As soon as I got to the water, I felt sooo incredibly relieved!  The cool water felt amazingly refreshing and it didn't even feel like I was swimming until about half way.  That's when my arms were on fire and for the first time during the race, I felt like puking!  A few boats had passed, making the water really choppy, plus the water is kind of smelly, especially when people with horrendous body odor are swimming by you!  Never the less, I had a decent swim, only allowing a couple people to pass me.  Incredibly I was still the first woman.   For a while I thought it must have been a mistake, but sure enough at the turn around I hadn't seen a single woman!  Thankfully the men all had their tops off, or it can get a little tricky sometimes.  The second run was fine, once I got over the feeling that I wanted to hurl!  I just tried to keep a steady pace and good form.  As soon as I crossed the finish line, I was so happy to be there and SO incredibly glad that I had raced.  Not because I came in first place, but because I really felt like I wanted to be there.  

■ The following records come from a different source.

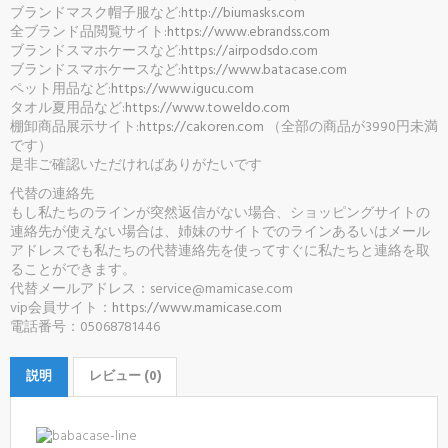
ブランドマスク帽子服など:
http://biumasks.com
全ブランド品閲覧サイト:
https://www.ebrandss.com
ブランドスマホケースなど:
https://airpodsdo.com
ブランドスマホケースなど:
https://www.batacase.com
ペット用品など:
https://www.igucu.com
タオル夏用品など:
https://www.toweldo.com
棚卸商品展示サイト:
https://cakoren.com
（全部の商品が3990円未満
です）
是非ご確認いただければありがたいです
代替の連絡先
もし私たちのラインが突然返信がない場合、ショッピングサイトの
連絡先が使えない場合は、姉妹のサイトでのラインあるいはメール
アドレスでも私たちの代替連絡先を使ってすぐに私たちと連絡を取
ることができます。
代替メールアドレス：service@mamicase.com
vip会員サイト：
https://www.mamicase.com
電話番号：05068781446
説明
レビュー (0)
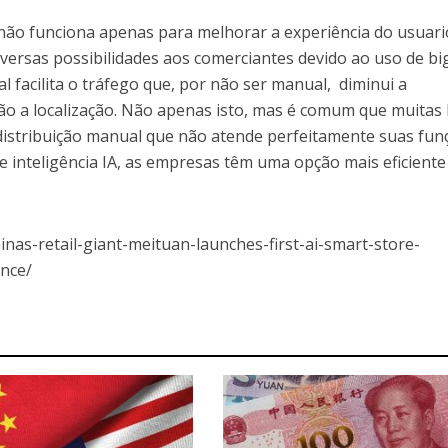
ial não funciona apenas para melhorar a experiência do usuari
ersas possibilidades aos comerciantes devido ao uso de bi
l facilita o tráfego que, por não ser manual, diminui a
ão a localização. Não apenas isto, mas é comum que muitas 
istribuição manual que não atende perfeitamente suas fun
 inteligência IA, as empresas têm uma opção mais eficiente
hinas-retail-giant-meituan-launches-first-ai-smart-store-
ence/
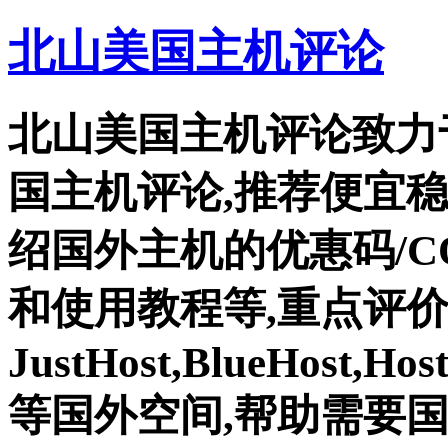
北山美国主机评论
北山美国主机评论致力
国主机评论,推荐便宜
绍国外主机的优惠码/C
和使用教程等,重点评
JustHost,BlueHost,Ho
等国外空间,帮助需要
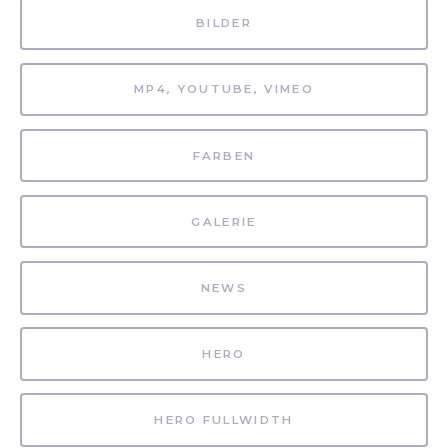
BILDER
MP4, YOUTUBE, VIMEO
FARBEN
GALERIE
NEWS
HERO
HERO FULLWIDTH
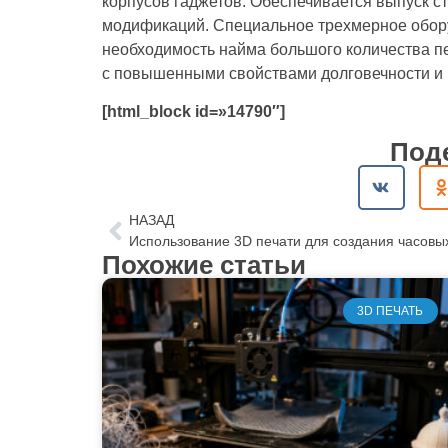
корпусов гаджетов. Обеспечивается выпуск с
модификаций. Специальное трехмерное обор
необходимость найма большого количества п
с повышенными свойствами долговечности и 
[html_block id=»14790″]
Под
НАЗАД
Похожие статьи
3D ПЕЧАТЬ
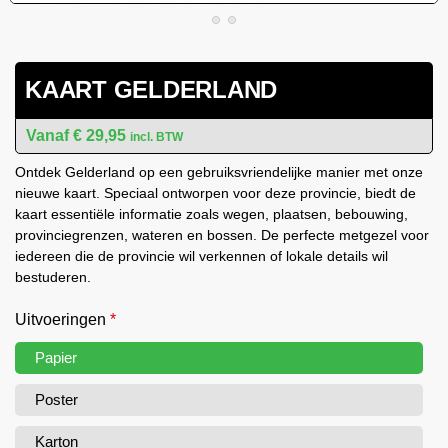
KAART GELDERLAND
€
29,95
incl. BTW
Ontdek Gelderland op een gebruiksvriendelijke manier met onze
nieuwe kaart. Speciaal ontworpen voor deze provincie, biedt de
kaart essentiële informatie zoals wegen, plaatsen, bebouwing,
provinciegrenzen, wateren en bossen. De perfecte metgezel voor
iedereen die de provincie wil verkennen of lokale details wil
bestuderen.
Uitvoeringen
*
Papier
Poster
Karton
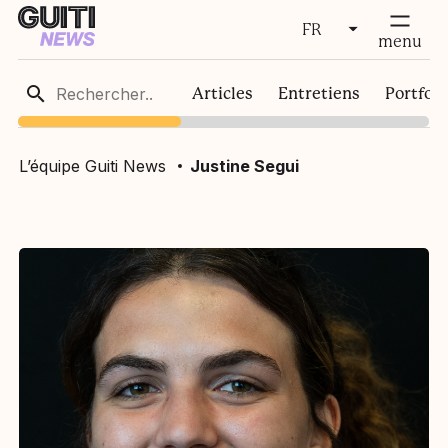
FR
fermer
menu
FR
Articles
Entretiens
Portfoli
EN
L’équipe Guiti News
Justine Segui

I will never forget a story someone told me a long time ago.  It was about a marathon runner that had come up to them after a race, in absolute admiration of what they had done.  This person had probably finished around 2 hours after the Marathoner and did not understand what was to admire.  The Marathoner said that running that far is so hard, they could not imagine having to endure it for 2 additional hours!  I think of that story often at races when I see EVERYone out their going as hard as they can.  I don't take for granted that it doesn't take me as long as some, as I'm sure that won't always be the case!  Doing events like this is so inspiring, on so many levels!  Kudos and thank you!


The Drift

During my training run yesterday, I felt really strange.  It was about 5pm and 95 degrees out, but I figured it was nothing that I wasn't used to.  That is, until I noticed my HR creeping dangerously high.  It was a tempo run, so my HR should have been somewhat comfortable.  And for the most part it was, but during my efforts, I would be running along and suddenly could not catch my breath.  I looked down and my HR was 15 beats higher than normal...WTH!!  I immediately started analyzing the performance and figured I was either out of shape, over trained or a big fat wuss!  Turns out we can chalk this one up to a good old fashion "hang-over".  Well, partly anyways.  After further review and consultation with my coach, it has been diagnosed as "cardiovascular drift".  The major factor in cardiac drift is dehydration. I drank at least as much water as I normally do throughout the day, but it wasn't enough to combat the previous night's birthday festivities.  That and the heat.  But, you know what, it was worth it!  So what if I could barely jog home with my HR as high as it would be during a normal race effort.  There are few nights when I let loose a little and forget about the stresses of training and racing, and it feels kind of good to just be a normal person out on the town every once in a while.  Of course, the reality of the day after remind me why I don't do that very often. 
More importantly (to me) is that I'm reminded that the rewards I feel from racing and training are much more fullfilling than that second glass of wine...on most days!